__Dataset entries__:
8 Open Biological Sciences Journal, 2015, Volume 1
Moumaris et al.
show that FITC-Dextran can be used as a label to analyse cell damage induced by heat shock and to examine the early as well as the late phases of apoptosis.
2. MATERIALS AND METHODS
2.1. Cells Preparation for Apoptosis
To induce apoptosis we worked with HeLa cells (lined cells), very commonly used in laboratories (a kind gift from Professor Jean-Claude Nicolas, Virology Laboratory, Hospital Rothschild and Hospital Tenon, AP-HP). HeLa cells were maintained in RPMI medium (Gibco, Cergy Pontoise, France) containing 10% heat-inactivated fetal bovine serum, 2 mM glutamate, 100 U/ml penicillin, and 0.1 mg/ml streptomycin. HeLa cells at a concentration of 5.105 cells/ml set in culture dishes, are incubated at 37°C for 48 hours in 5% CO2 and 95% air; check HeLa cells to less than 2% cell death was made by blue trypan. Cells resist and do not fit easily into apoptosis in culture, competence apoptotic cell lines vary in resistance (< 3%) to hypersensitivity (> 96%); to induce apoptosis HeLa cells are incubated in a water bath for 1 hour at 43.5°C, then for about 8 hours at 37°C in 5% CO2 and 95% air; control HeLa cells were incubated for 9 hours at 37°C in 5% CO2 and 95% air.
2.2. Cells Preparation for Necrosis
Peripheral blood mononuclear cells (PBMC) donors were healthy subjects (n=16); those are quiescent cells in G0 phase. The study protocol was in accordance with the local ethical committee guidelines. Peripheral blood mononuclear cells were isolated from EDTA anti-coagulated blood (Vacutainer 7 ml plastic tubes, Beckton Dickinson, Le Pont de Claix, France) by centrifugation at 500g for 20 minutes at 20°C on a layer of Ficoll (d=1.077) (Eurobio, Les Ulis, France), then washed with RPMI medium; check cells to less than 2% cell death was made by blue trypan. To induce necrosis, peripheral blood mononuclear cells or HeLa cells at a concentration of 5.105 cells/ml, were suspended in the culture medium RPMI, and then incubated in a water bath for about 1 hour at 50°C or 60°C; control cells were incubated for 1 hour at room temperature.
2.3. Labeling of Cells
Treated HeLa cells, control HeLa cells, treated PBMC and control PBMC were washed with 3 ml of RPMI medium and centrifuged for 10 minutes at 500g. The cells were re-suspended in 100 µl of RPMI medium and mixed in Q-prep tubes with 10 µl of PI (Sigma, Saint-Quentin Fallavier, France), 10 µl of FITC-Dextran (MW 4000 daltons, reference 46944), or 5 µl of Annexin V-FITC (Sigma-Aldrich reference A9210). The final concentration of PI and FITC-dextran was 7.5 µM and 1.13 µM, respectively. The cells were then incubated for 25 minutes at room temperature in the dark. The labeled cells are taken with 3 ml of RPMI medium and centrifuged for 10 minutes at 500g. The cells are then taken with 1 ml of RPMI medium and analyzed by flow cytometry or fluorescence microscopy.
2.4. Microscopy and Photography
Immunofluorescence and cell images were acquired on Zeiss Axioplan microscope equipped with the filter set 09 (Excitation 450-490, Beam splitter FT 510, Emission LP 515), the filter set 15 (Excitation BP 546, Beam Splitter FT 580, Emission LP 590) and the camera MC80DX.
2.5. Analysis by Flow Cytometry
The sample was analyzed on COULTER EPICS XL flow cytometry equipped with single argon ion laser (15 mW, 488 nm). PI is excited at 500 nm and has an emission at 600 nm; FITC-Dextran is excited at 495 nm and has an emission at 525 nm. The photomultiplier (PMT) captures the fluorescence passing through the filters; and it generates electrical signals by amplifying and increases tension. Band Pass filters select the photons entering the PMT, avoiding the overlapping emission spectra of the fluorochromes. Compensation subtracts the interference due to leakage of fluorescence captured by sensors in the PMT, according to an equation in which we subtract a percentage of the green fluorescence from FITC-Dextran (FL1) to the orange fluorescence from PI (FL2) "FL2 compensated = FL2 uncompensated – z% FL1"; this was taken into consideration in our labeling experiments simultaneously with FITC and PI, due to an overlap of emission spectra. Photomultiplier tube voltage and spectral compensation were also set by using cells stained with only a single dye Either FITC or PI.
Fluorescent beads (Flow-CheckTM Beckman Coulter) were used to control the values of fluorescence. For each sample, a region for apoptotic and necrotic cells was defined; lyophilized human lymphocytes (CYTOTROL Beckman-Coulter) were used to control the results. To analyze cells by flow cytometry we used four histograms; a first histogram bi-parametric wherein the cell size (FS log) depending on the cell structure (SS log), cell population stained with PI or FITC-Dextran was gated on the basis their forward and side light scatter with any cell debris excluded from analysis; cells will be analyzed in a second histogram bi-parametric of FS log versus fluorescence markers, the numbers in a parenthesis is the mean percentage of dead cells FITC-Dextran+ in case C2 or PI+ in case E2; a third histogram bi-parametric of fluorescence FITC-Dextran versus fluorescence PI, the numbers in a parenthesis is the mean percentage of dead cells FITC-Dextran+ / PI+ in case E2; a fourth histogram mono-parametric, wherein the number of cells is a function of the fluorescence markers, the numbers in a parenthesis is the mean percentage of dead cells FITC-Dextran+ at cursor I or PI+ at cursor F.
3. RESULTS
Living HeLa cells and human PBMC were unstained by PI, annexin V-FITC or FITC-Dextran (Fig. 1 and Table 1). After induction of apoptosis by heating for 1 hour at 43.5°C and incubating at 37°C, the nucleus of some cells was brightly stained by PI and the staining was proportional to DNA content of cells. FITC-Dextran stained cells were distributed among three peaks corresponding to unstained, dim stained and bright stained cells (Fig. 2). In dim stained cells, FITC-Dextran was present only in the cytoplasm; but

__What the task requires__: Please transcribe every entry above exactly as it appears.

__Solution__:
8 Open Biological Sciences Journal, 2015, Volume 1
Moumaris et al.
show that FITC-Dextran can be used as a label to analyse cell damage induced by heat shock and to examine the early as well as the late phases of apoptosis.
2. MATERIALS AND METHODS
2.1. Cells Preparation for Apoptosis
To induce apoptosis we worked with HeLa cells (lined cells), very commonly used in laboratories (a kind gift from Professor Jean-Claude Nicolas, Virology Laboratory, Hospital Rothschild and Hospital Tenon, AP-HP). HeLa cells were maintained in RPMI medium (Gibco, Cergy Pontoise, France) containing 10% heat-inactivated fetal bovine serum, 2 mM glutamate, 100 U/ml penicillin, and 0.1 mg/ml streptomycin. HeLa cells at a concentration of 5.105 cells/ml set in culture dishes, are incubated at 37°C for 48 hours in 5% CO2 and 95% air; check HeLa cells to less than 2% cell death was made by blue trypan. Cells resist and do not fit easily into apoptosis in culture, competence apoptotic cell lines vary in resistance (< 3%) to hypersensitivity (> 96%); to induce apoptosis HeLa cells are incubated in a water bath for 1 hour at 43.5°C, then for about 8 hours at 37°C in 5% CO2 and 95% air; control HeLa cells were incubated for 9 hours at 37°C in 5% CO2 and 95% air.
2.2. Cells Preparation for Necrosis
Peripheral blood mononuclear cells (PBMC) donors were healthy subjects (n=16); those are quiescent cells in G0 phase. The study protocol was in accordance with the local ethical committee guidelines. Peripheral blood mononuclear cells were isolated from EDTA anti-coagulated blood (Vacutainer 7 ml plastic tubes, Beckton Dickinson, Le Pont de Claix, France) by centrifugation at 500g for 20 minutes at 20°C on a layer of Ficoll (d=1.077) (Eurobio, Les Ulis, France), then washed with RPMI medium; check cells to less than 2% cell death was made by blue trypan. To induce necrosis, peripheral blood mononuclear cells or HeLa cells at a concentration of 5.105 cells/ml, were suspended in the culture medium RPMI, and then incubated in a water bath for about 1 hour at 50°C or 60°C; control cells were incubated for 1 hour at room temperature.
2.3. Labeling of Cells
Treated HeLa cells, control HeLa cells, treated PBMC and control PBMC were washed with 3 ml of RPMI medium and centrifuged for 10 minutes at 500g. The cells were re-suspended in 100 µl of RPMI medium and mixed in Q-prep tubes with 10 µl of PI (Sigma, Saint-Quentin Fallavier, France), 10 µl of FITC-Dextran (MW 4000 daltons, reference 46944), or 5 µl of Annexin V-FITC (Sigma-Aldrich reference A9210). The final concentration of PI and FITC-dextran was 7.5 µM and 1.13 µM, respectively. The cells were then incubated for 25 minutes at room temperature in the dark. The labeled cells are taken with 3 ml of RPMI medium and centrifuged for 10 minutes at 500g. The cells are then taken with 1 ml of RPMI medium and analyzed by flow cytometry or fluorescence microscopy.
2.4. Microscopy and Photography
Immunofluorescence and cell images were acquired on Zeiss Axioplan microscope equipped with the filter set 09 (Excitation 450-490, Beam splitter FT 510, Emission LP 515), the filter set 15 (Excitation BP 546, Beam Splitter FT 580, Emission LP 590) and the camera MC80DX.
2.5. Analysis by Flow Cytometry
The sample was analyzed on COULTER EPICS XL flow cytometry equipped with single argon ion laser (15 mW, 488 nm). PI is excited at 500 nm and has an emission at 600 nm; FITC-Dextran is excited at 495 nm and has an emission at 525 nm. The photomultiplier (PMT) captures the fluorescence passing through the filters; and it generates electrical signals by amplifying and increases tension. Band Pass filters select the photons entering the PMT, avoiding the overlapping emission spectra of the fluorochromes. Compensation subtracts the interference due to leakage of fluorescence captured by sensors in the PMT, according to an equation in which we subtract a percentage of the green fluorescence from FITC-Dextran (FL1) to the orange fluorescence from PI (FL2) "FL2 compensated = FL2 uncompensated – z% FL1"; this was taken into consideration in our labeling experiments simultaneously with FITC and PI, due to an overlap of emission spectra. Photomultiplier tube voltage and spectral compensation were also set by using cells stained with only a single dye Either FITC or PI.
Fluorescent beads (Flow-CheckTM Beckman Coulter) were used to control the values of fluorescence. For each sample, a region for apoptotic and necrotic cells was defined; lyophilized human lymphocytes (CYTOTROL Beckman-Coulter) were used to control the results. To analyze cells by flow cytometry we used four histograms; a first histogram bi-parametric wherein the cell size (FS log) depending on the cell structure (SS log), cell population stained with PI or FITC-Dextran was gated on the basis their forward and side light scatter with any cell debris excluded from analysis; cells will be analyzed in a second histogram bi-parametric of FS log versus fluorescence markers, the numbers in a parenthesis is the mean percentage of dead cells FITC-Dextran+ in case C2 or PI+ in case E2; a third histogram bi-parametric of fluorescence FITC-Dextran versus fluorescence PI, the numbers in a parenthesis is the mean percentage of dead cells FITC-Dextran+ / PI+ in case E2; a fourth histogram mono-parametric, wherein the number of cells is a function of the fluorescence markers, the numbers in a parenthesis is the mean percentage of dead cells FITC-Dextran+ at cursor I or PI+ at cursor F.
3. RESULTS
Living HeLa cells and human PBMC were unstained by PI, annexin V-FITC or FITC-Dextran (Fig. 1 and Table 1). After induction of apoptosis by heating for 1 hour at 43.5°C and incubating at 37°C, the nucleus of some cells was brightly stained by PI and the staining was proportional to DNA content of cells. FITC-Dextran stained cells were distributed among three peaks corresponding to unstained, dim stained and bright stained cells (Fig. 2). In dim stained cells, FITC-Dextran was present only in the cytoplasm; but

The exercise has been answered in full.